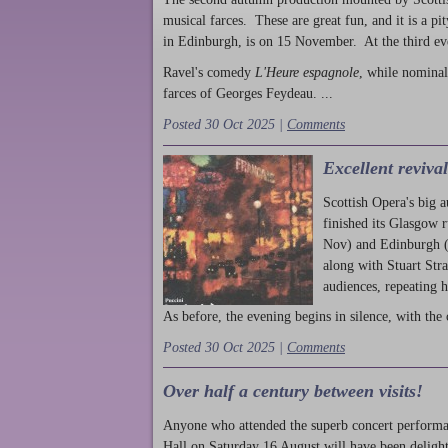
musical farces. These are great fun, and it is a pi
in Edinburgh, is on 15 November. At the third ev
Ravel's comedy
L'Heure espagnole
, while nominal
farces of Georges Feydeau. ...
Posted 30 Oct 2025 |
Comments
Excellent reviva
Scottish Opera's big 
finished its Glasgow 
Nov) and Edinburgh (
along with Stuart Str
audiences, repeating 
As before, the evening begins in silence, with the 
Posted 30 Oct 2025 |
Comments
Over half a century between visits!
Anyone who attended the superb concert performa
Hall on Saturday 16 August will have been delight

__How to complete this task__
Everything from the line with "Excellent reviva" to the last line of the entries is to be written out exactly; omit all earlier lines.

__Solution__
Excellent reviva
Scottish Opera's big 
finished its Glasgow 
Nov) and Edinburgh (
along with Stuart Str
audiences, repeating 
As before, the evening begins in silence, with the 
Posted 30 Oct 2025 |
Comments
Over half a century between visits!
Anyone who attended the superb concert performa
Hall on Saturday 16 August will have been delight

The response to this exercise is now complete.